When it comes to healthy eating, we hear a lot about people wanting to substitute extra virgin olive oil in their diet for butter. So we’ve been talking to culinary pros and leafing through books to gather ways you can use extra virgin olive oil in baked goods.
Some cookbook authors such as Fran Gage suggest substituting 3/4ths of the butter called for in a recipe with olive oil – so one stick of butter (4 oz.) would equal 6 tablespoons of extra virgin olive oil.
Olive oil expert and cookbook author Carol Firenze offers an extensive conversion table for measurements of up to 1 cup of butter in her fine book, The Passionate Olive: 101 Things to Do with Olive Oil (Ballantine Books, 2005). For example: For a cup of butter, or two sticks, she suggests ¾ cup of olive oil.
Lisa Sheldon, the author of Olive Oil Baking (Turner Publishing, 2007), suggests an approach that involves a bit more experimentation and explanation.

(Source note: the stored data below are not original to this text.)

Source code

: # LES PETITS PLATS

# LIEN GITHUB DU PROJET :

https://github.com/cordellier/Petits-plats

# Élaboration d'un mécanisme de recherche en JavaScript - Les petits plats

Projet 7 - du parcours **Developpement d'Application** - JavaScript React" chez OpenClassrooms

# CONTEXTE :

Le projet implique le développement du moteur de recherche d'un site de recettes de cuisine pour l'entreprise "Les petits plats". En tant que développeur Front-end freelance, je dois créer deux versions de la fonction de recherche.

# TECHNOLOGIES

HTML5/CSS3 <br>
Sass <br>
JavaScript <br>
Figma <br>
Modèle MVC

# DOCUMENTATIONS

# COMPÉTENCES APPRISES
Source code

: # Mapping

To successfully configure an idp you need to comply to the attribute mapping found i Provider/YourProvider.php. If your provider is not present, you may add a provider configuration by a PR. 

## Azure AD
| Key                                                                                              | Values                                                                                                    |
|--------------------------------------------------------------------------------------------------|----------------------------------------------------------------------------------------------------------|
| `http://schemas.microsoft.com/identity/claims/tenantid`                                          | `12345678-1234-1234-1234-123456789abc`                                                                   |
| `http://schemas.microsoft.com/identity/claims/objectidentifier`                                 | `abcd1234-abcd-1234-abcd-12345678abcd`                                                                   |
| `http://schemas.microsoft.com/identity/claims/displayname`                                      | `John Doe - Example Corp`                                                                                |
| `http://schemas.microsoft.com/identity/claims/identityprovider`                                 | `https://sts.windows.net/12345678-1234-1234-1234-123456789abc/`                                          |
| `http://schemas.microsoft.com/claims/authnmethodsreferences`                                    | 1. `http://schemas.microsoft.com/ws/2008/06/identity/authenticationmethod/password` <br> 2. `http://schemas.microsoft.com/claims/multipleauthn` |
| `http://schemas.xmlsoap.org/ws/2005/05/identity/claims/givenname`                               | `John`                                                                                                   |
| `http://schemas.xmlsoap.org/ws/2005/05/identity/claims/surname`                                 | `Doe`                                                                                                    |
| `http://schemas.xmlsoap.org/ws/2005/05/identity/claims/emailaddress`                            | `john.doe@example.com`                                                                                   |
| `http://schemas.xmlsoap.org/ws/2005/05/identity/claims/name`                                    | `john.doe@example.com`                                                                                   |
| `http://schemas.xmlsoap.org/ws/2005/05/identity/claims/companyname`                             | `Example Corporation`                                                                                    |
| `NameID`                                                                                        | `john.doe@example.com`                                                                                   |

For recipes that call for more than half a cup of butter, she suggests keeping half the butter and substituting olive oil in an amount equal to 2/3 of the butter removed from the original recipe. So, for a cookie recipe, say, that calls for two sticks of butter – or a cup – you’d keep one stick of butter and substitute 1/3 cup of the olive oil for the other stick.

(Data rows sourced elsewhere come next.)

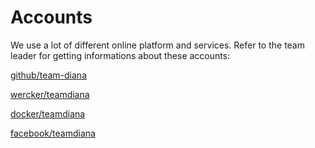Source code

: # Accounts

We use a lot of different online platform and services. Refer to the team leader for getting informations about these accounts:

[github/team-diana](https://github.com/team-diana/)

[wercker/teamdiana](https://app.wercker.com/#teamdiana)

[docker/teamdiana](https://registry.hub.docker.com/repos/teamdiana/)

[facebook/teamdiana](https://www.facebook.com/teamdiana)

That way, you can make sure the substitution works – versus performing a more radical overhaul that might destabilize how all the ingredients come together, according to Sheldon.
For recipes that call for half a cup or less of butter, Sheldon endorses the idea of using an amount of olive oil equal to two-thirds of the butter that’s specified in the recipe. In a recipe that calls for six tablespoons of butter, for example, you’d replace that entire amount with four tablespoons of olive oil.
“I think that is a good substitution amount. It seems to compensate for the liquidity of the oil and the fact that butter has water,” says Sheldon. “Butter isn’t a solid fat. It contains some milk solids and some water.”
However, Sheldon is also quick to note that there is no hard-and-fast rule of thumb for substituting olive oil for butter. If something doesn’t come out quite right, she adds, experiment a bit.
And there may be some recipes you don’t even want to avoid a substitution, such as Aunt Tillie’s cookies that you feel passionate about.
“Olive oil is going to change the taste of those cookies. They’ll still be delicious, but they won’t be the same as you remember them,” says Sheldon.
Pie crusts and biscuits also don’t seem to adapt, according to Sheldon.
“I’ve never been able to make a good olive oil pie crust – that and biscuits,” she says. “Other than that, you can play around with a lot of the recipes, especially those that call for melted butter.”
In her book, Sheldon also offers these thoughts to keep in mind when converting recipes to use olive oil:
– Be sure to use less olive oil in the recipe than the amount of butter you are replacing.
– Generally speaking, cookies made with olive oil take slightly longer to bake than cookies made with butter or margarine. Keep an eye on your cookies.
– Cookies baked with olive oil tend to be slightly lighter in color than butter cookies, so avoid over-baking the cookies.